Contrary to popular belief, not all websites are the same. Although naturally they look different, many businesses believe that obtaining or updating one is simply a matter of doing the same thing each time. However each and every website needs to be approached differently – as every business and client base is unique, with varying requirements. In this article we explore how businesses new to the web can build a site that is likely to help them fulfil their business objectives – from a strong presence to increased revenue. This blog is the latest in our Beginner’s Guide to the Web series. You can read more about making sure you’re setting up for online success here.
How does your website fit into your overall marketing and sales strategy?
This is the very first question to ask, as it allows you to determine exactly how much time, effort and money you should be putting in to your website. It’s important to note however that where there once was a time when businesses could cheerfully ignore their web presence, the landscape has dramatically changed. This means that even if your business doesn’t currently receive a large portion of its custom via the web, it will need to rely on it in the future, and failing to recognise this could leave you falling behind. You need to be tapping into this rich resource now – as most consumers now turn to the internet to find their next brand to engage with. Therefore going forward this website should be a significant part of your overall marketing and sales strategy.

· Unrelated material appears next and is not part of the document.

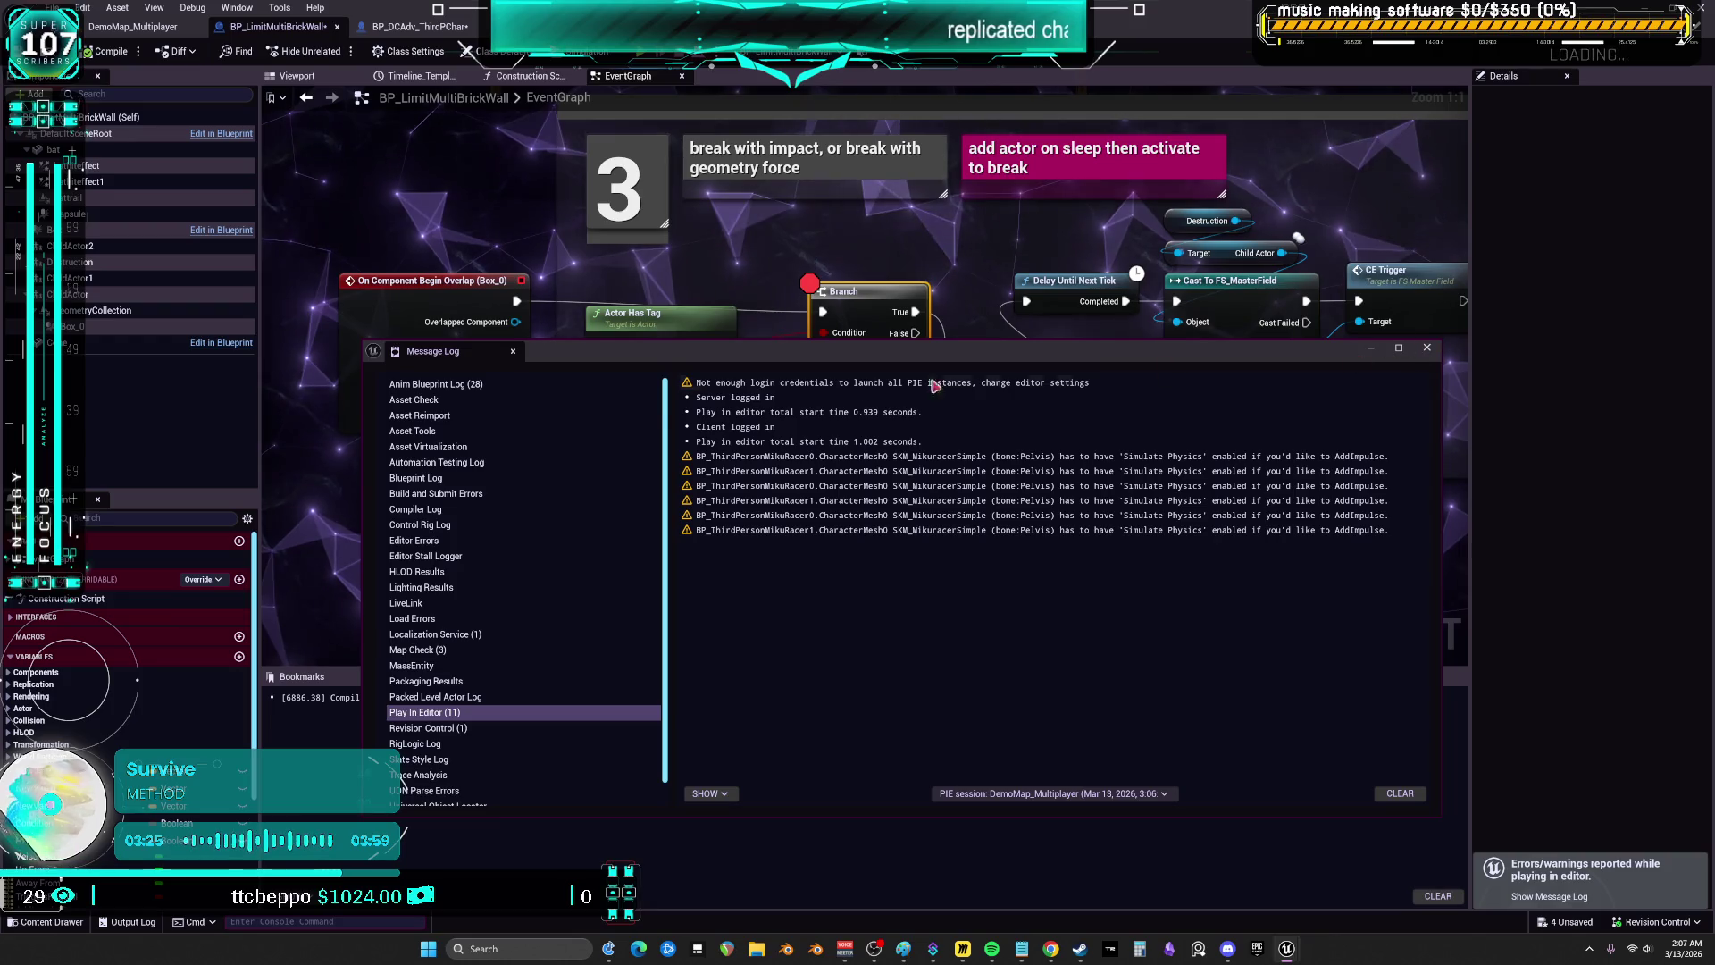
- Set Box_0's collision Object Type to Destructible, then switch to BP_DCAdv_ThirdPChar
left_click(1425, 349)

Who is your target audience?
One important factor in theand development process is determining your audience. Once you know who you want to reach, you can then work with your web team to produce something that they will want to connect and engage with. So it’s time to carefully consider. Who are your customers? If you’re not sure, do some internal market research or assess your existing client base and identify one or several markets or categories those individuals fall into. Now think about where and how they’ll find you online – and how they will want to interact with you once they discover your website.
How do your customers want or need to interact with your website?
Knowing first how your customers will find you is key – then you can put the appropriate sales channels in place to direct them to your website. But you also need an appreciation of how they’ll want to interact with your business once they arrive there. If you know for example that your customers like to be able to contact you easily, make sure your details are on every single page. If your clients need to feel well informed, ensure each of your products is presented in clear detail. Conversely if they’re visual and are in danger of being overwhelmed by too much information, ensure your website design is clean and minimalistic. A little market research (both internally and externally, and exploring the approach of successful competitors with the same demographic) should give you an indication of what your website’s position needs to be in order for it to be effective.
What do you want your customers to do?
A firm grip on customer motive is the key behind all good websites. But equally important are your business objectives – and the type of results you need to experience via your website. Do you want them to make a purchase there and then? Ensure that your banners and visuals are tempting, displaying your best deals and products to direct them towards a buying decision. Perhaps it’s just a booking you need to be made – or for them to generate a no-obligation quote. Maybe you’re growing your mailing list, and all you need is an email. Customer motivation and business objectives should drive both the design and functionality so your website – so you’ll need to carefully consider how you want them to interact and what the end result needs to be. Whatever your goal is now, it’s important to bear in mind that as your business grows and develops, your objectives may naturally alter. For this reason make sure your website can easily be adapted without needing a full rebuild going forward.